The vice president for academic affairs has set no official date for her departure and intends to remain at UMFK to help ensure a smooth transition for the institution's new president, who will be named in the coming months. A campus search committee, comprised of University of Maine System officials, UMFK faculty and staff, including Browne, and community members, have been meeting since December and are currently reviewing applicants for the next campus president.

Browne's tenure at UMFK has been marked with tremendous growth of the university's physical infrastructure, student body, and academic program offerings.

In addition to her administrative duties at UMFK, Browne also taught an education course for two semesters.

She was nominated and accepted into the Theta Class of Leadership Maine.

In her capacity as vice president for academic affairs, former UMFK president Charles Lyons tapped Browne to chair the committee responsible for oversight of the first new stand-alone building project on campus in 25 years.

Last September, after two-and-half-years of planning and a year of construction, Nadeau Hall, a state-of-the-art instructional building, which also houses office space for more than 30 faculty and support staff, was opened, helping to greatly alleviate a campus that had rapidly outgrown its facilities.

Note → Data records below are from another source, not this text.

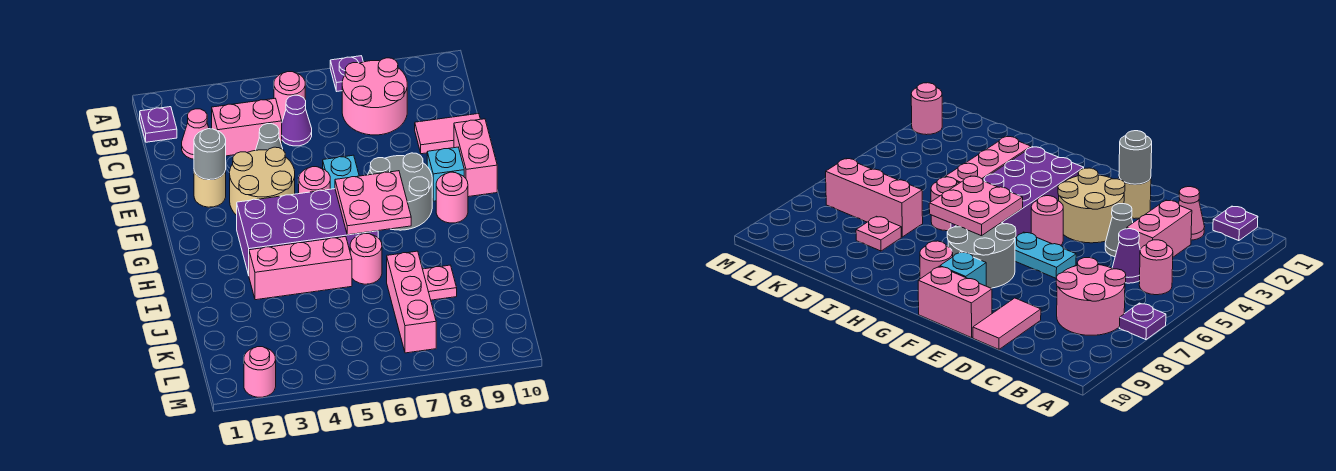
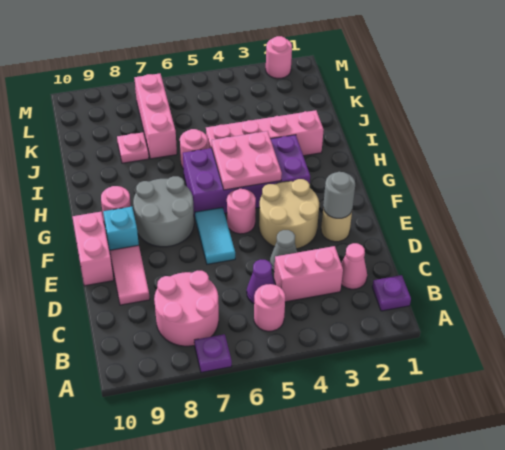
pink 1x2 tile [415,114,480,154] -> pink 1x2 tile turned to [110,245,150,305]
cyan 1x2 plate [323,155,359,189] -> cyan 1x2 tile [195,207,235,264]
pink 2x2 plate [335,171,411,235] -> pink 2x2 plate moved to [212,131,282,190]
pink 1x3 brick [249,237,352,300] -> pink 1x4 brick [206,110,324,156]

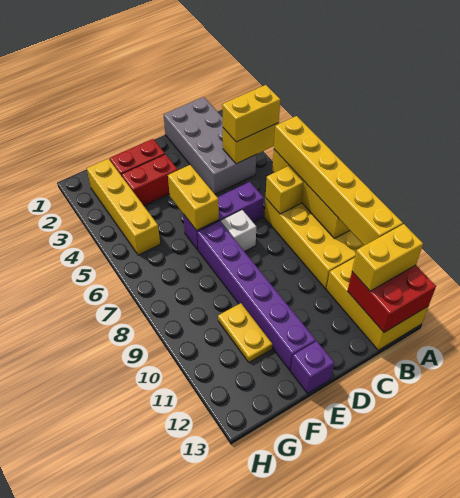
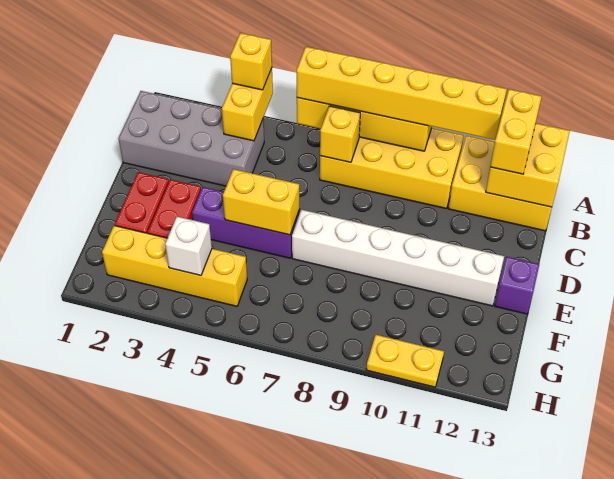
yellow 1x2 brick [222,85,280,142] -> yellow 1x1 brick [230,33,272,90]
red 2x2 brick [348,265,436,332] -> yellow 2x2 brick [486,123,570,207]
purple 1x3 brick [183,182,264,250] -> purple 1x3 brick turned to [192,187,300,258]
white 1x1 brick [221,210,256,252] -> white 1x1 brick moved to [165,217,212,275]
purple 1x6 brick [197,221,316,370] -> white 1x6 brick [292,210,504,306]
yellow 1x2 plate [218,303,272,362] -> yellow 1x2 plate moved to [366,335,444,387]

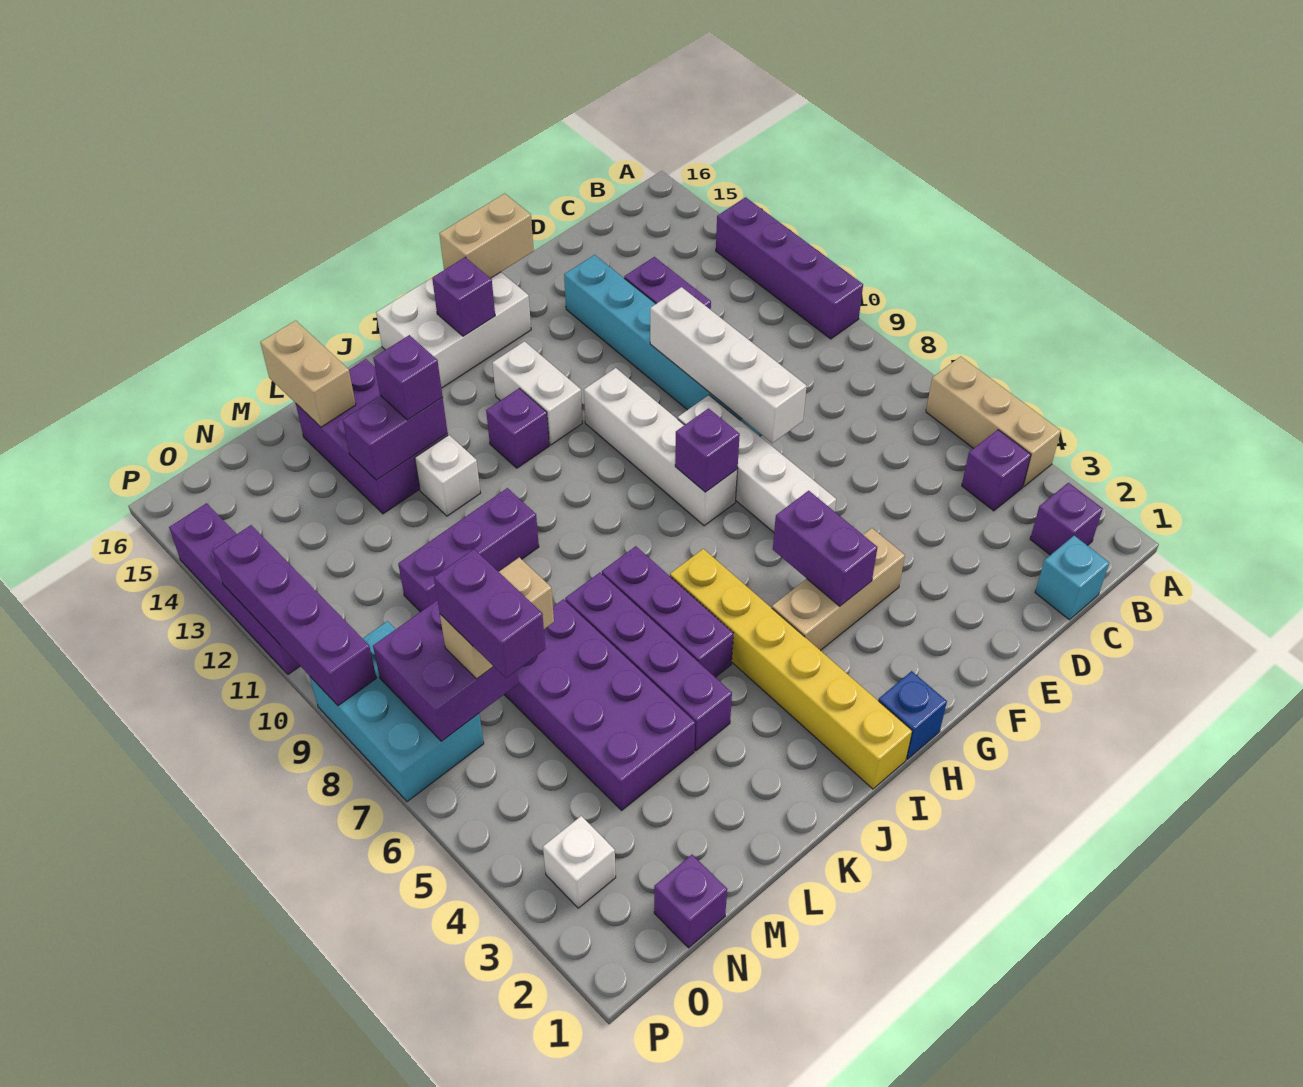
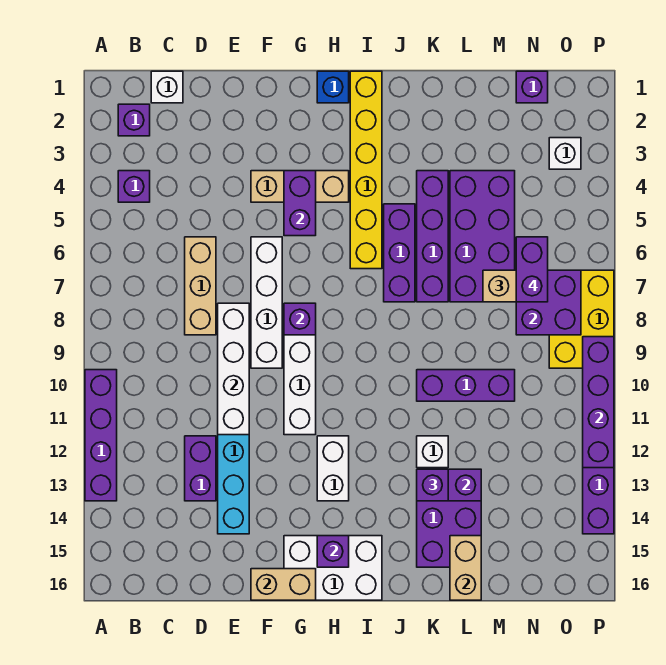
tan 1x3 brick [926,356,1061,487] -> tan 1x3 brick moved to [185,237,216,335]
cyan 1x1 brick [1035,536,1109,620] -> white 1x1 brick [151,71,183,103]
purple 1x1 brick [486,388,549,468] -> none
cyan 2x3 brick [310,621,484,802] -> yellow 2x3 brick [549,270,614,368]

Browne also led the charge for the development of two new "cutting edge" degree program offerings at UMFK. Working with a team of faculty members, she oversaw the curriculum design, successfully argued the need for, and began implementing a new four-year e-commerce program and rural public safety administration program.

"What Carol has accomplished on this campus will have a positive impact on the university for generations of future students and faculty. Her active leadership in the academic arena has enhanced the quality of education we provide our students on a daily basis," said Donald Zillman, interim president. "She has also been a most effective advocate for UMFK at the System level."

In addition to the outwardly visible changes Browne helped bring about on the university campus, she was also responsible for several other positive developments in recent years.

Under her leadership UMFK's academic divisions were reorganized to strengthen education and arts and humanities programs, which resulted in the new division of education. Articulation agreements were facilitated with three other institutions, Kennebec Valley Technical College, Northern Maine Technical College, and Washington County Technical College.

Browne facilitated and supported the development of a new humanities course for first-semester students and supported changes in first-year advising that resulted in improved preparation and retention of students. She served as the primary architect for the revision of the structure of external review of academic programs that emphasize the interdisciplinary nature of UMFK programs.

In the coming months Browne plans to continue to work toward strengthening UMFK academic programs, and providing as smooth a transition as possible for the incoming president. She also plans to be actively involved in plans for the renovation of Cyr Hall, the main classroom and administration building.

"I will leave UMFK a stronger institution with regard to accountability, emphasis on quality and a continued focus on using our resources wisely. I am proud about my accomplishments here," said Browne. "I have enjoyed the community and the people. I will look for a place in the Midwest that has some of the same attributes that drew me to Maine," said Browne.